*Text block*:
☆ ☆ ☆

Because our assumptions about both the nature of reality and the anthropology of the learner are different from those of the secular university, our aim must be to reimagine and rehabilitate the disciplines in the light of a distinctly Christian worldview, reconnecting with the Christian intellectual tradition along the way. The fact that we are not regularly having this conversation at a deep level across every campus, in every discipline, is an indication that we may not have yet fully embraced our unique mission as Christian institutions. That is not a criticism as much as a call to action. Faculty in every department of the university must not take their eyes off the question, “What does it mean to think, live, and teach Christianly?” Christian faculty owe it to their students to demonstrate the coherence of Christian wisdom both within and across the disciplines.

☆ ☆ ☆

*Set tasks*:
1) Reproduce the passage on Christian universities starting with "Because our assumptions" and going on through "across the disciplines.".
2) For each statement below, answer yes or no according to the passage on Christian universities, and quote the words that decide it.
(a) The passage calls the lack of deep conversation across every campus a criticism.
(b) Faculty in every department are urged to keep their attention on what it means to think, live, and teach Christianly.
(c) The passage says Christian institutions hold the same assumptions about the nature of reality as the secular university.

*Source data*:

☆ ☆ ☆

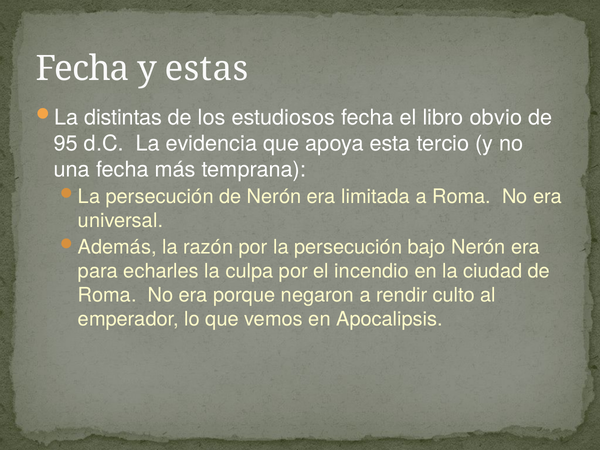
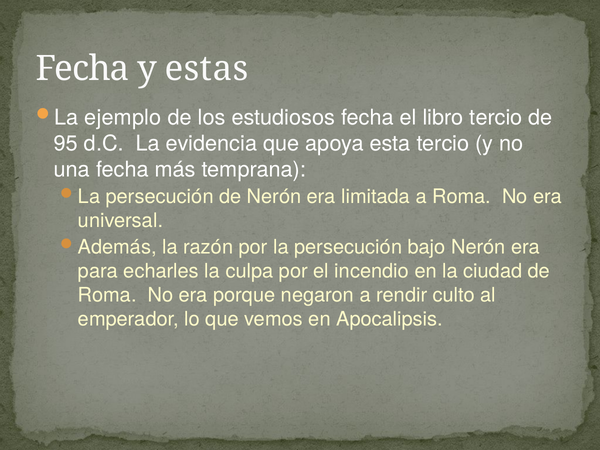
distintas: distintas -> ejemplo
libro obvio: obvio -> tercio
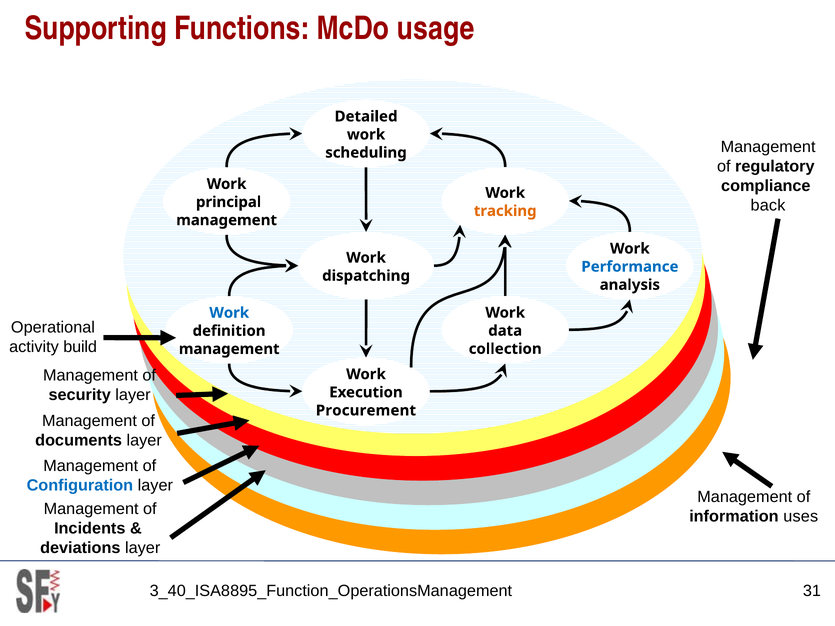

☆ ☆ ☆

*Results of the tasks*:
1)
Because our assumptions about both the nature of reality and the anthropology of the learner are different from those of the secular university, our aim must be to reimagine and rehabilitate the disciplines in the light of a distinctly Christian worldview, reconnecting with the Christian intellectual tradition along the way. The fact that we are not regularly having this conversation at a deep level across every campus, in every discipline, is an indication that we may not have yet fully embraced our unique mission as Christian institutions. That is not a criticism as much as a call to action. Faculty in every department of the university must not take their eyes off the question, “What does it mean to think, live, and teach Christianly?” Christian faculty owe it to their students to demonstrate the coherence of Christian wisdom both within and across the disciplines.

2)
(a) No: "That is not a criticism as much as a call to action."
(b) Yes: "Faculty in every department of the university must not take their eyes off the question"
(c) No: "our assumptions about both the nature of reality and the anthropology of the learner are different from those of the secular university"